WHAT YOU HAVE TO DO -> Can you echo the data below word for word, leaving out the pictures?

RECORDS SHOWN ->
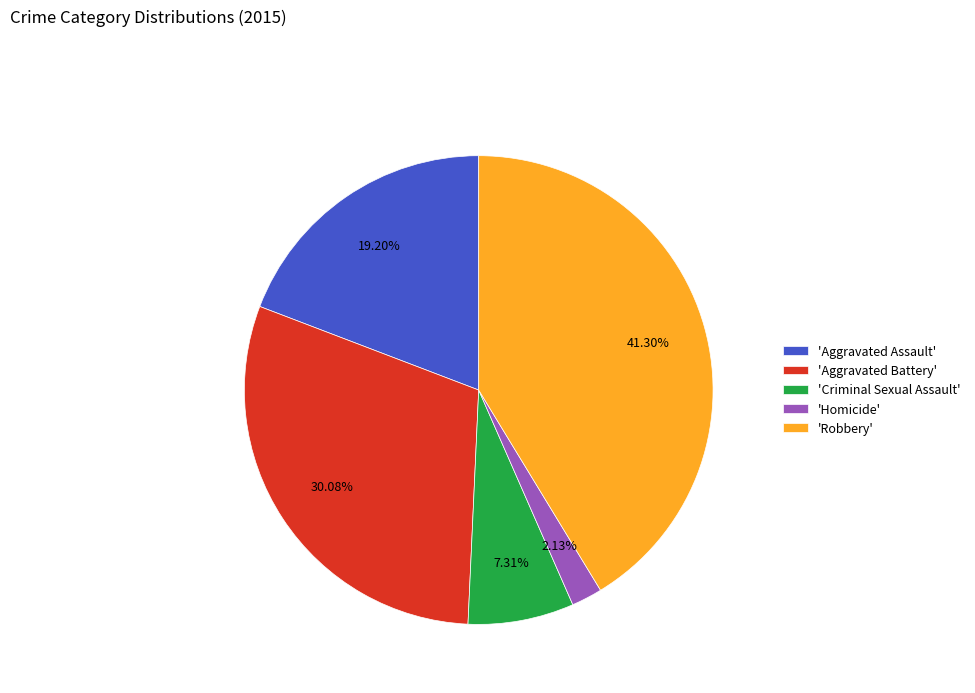

Is there any slice that represents more than half of the pie?

No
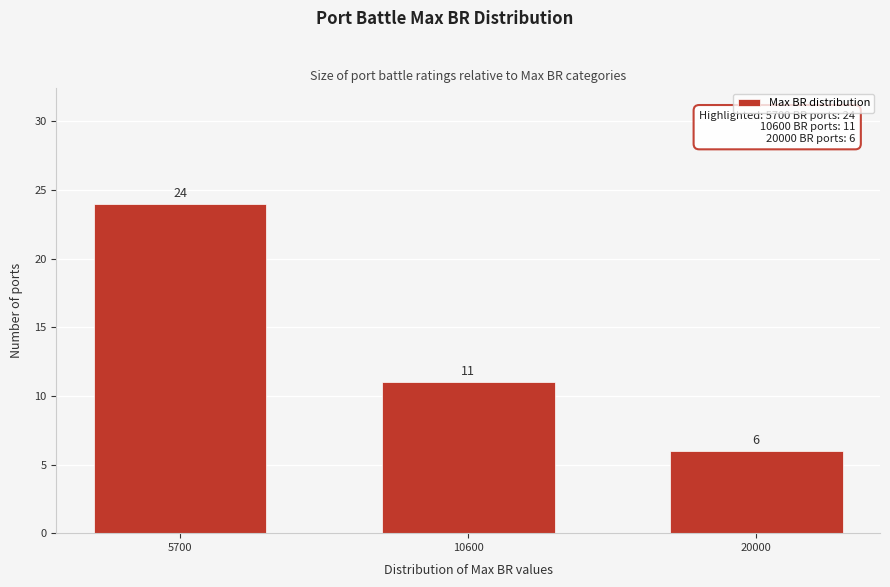

Reading left to right, list all the values displayed in this chart.

24	11	6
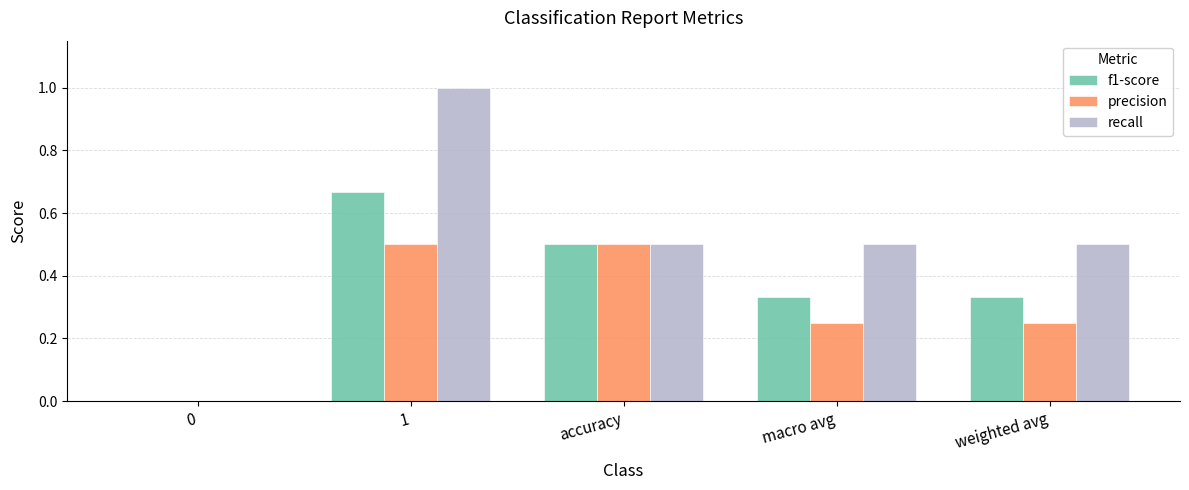

Which series has the largest total across all categories?

recall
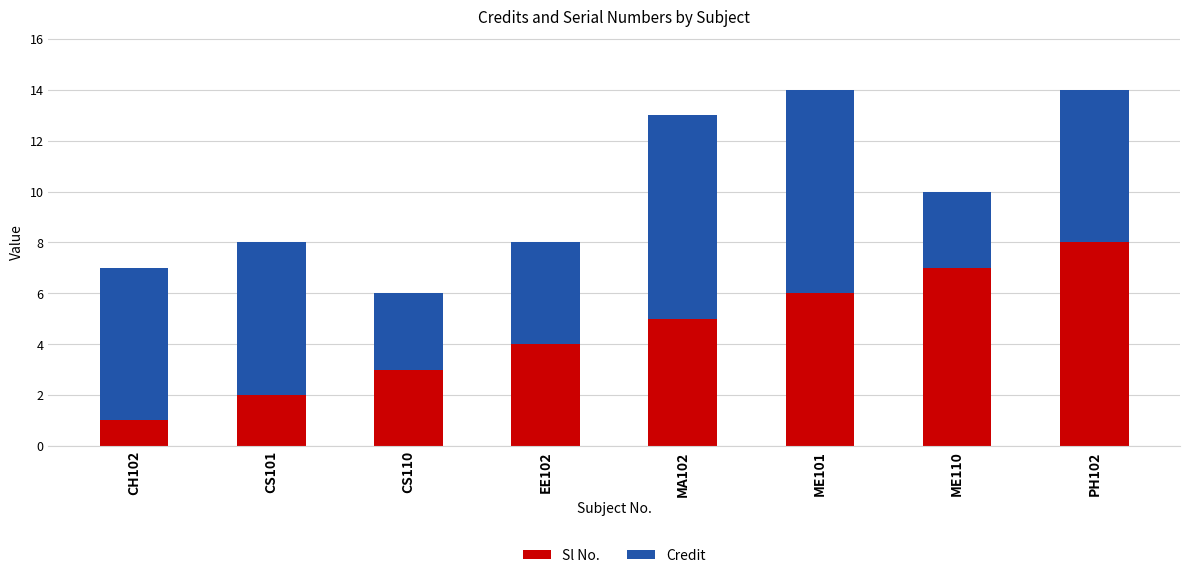

Does the chart contain any negative values?

No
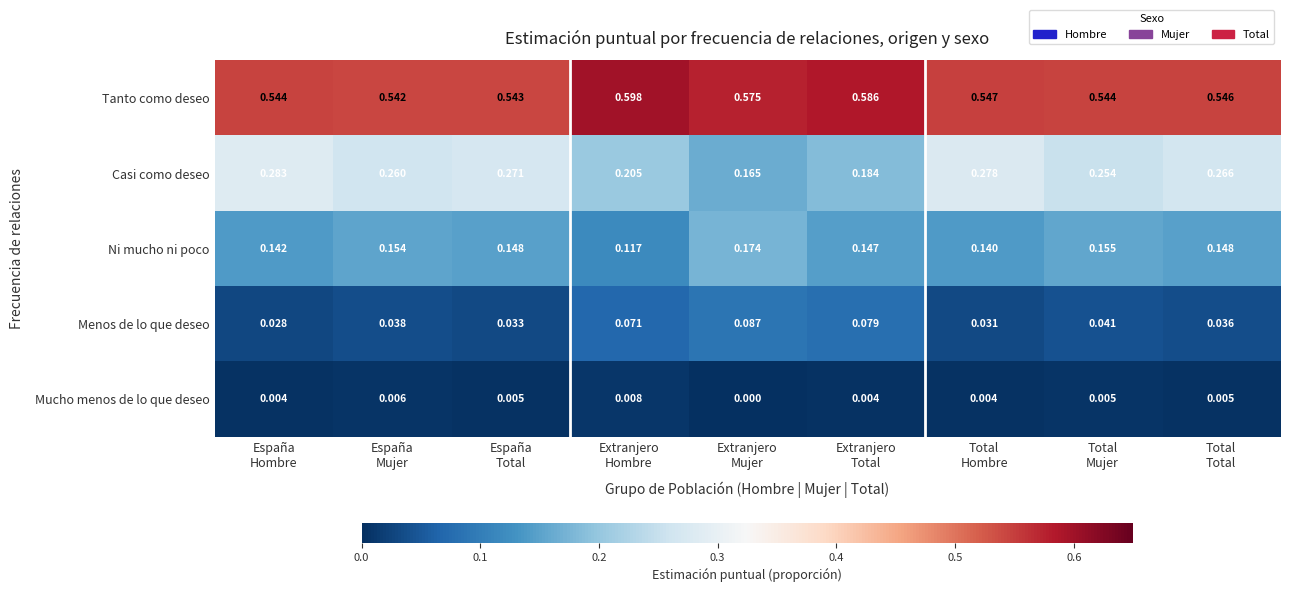

Which series has the largest range (max minus min)?

Casi como deseo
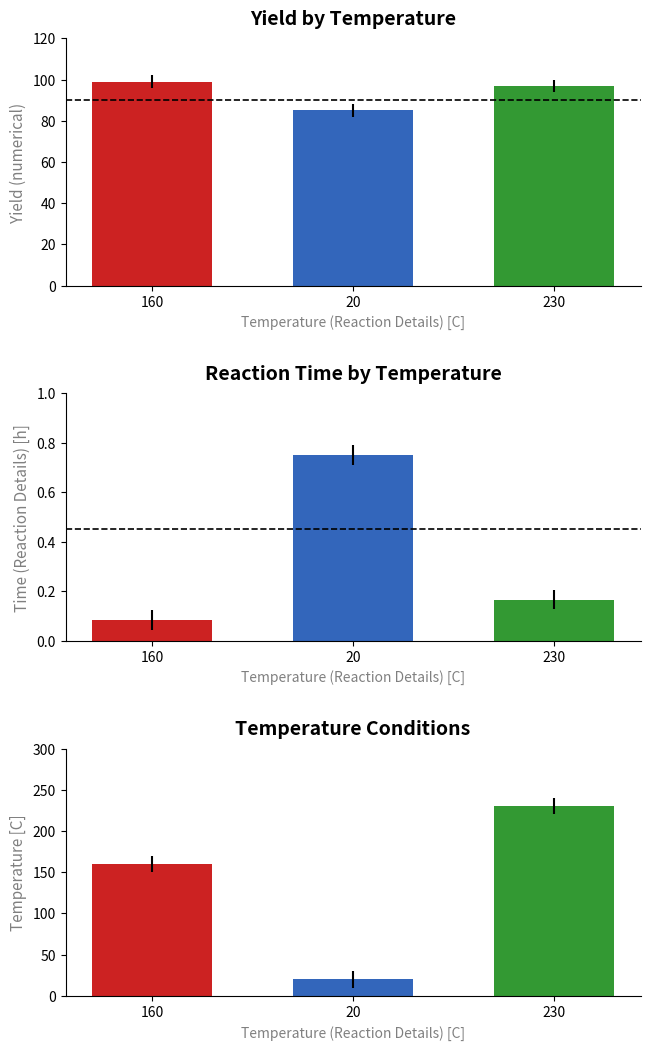

Read the value at 160.

99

REPLY ->
Is there any slice that represents more than half of the pie?

No

Reading left to right, list all the values displayed in this chart.

24	11	6

Which series has the largest total across all categories?

recall

Does the chart contain any negative values?

No

Which series has the largest range (max minus min)?

Casi como deseo

Read the value at 160.

99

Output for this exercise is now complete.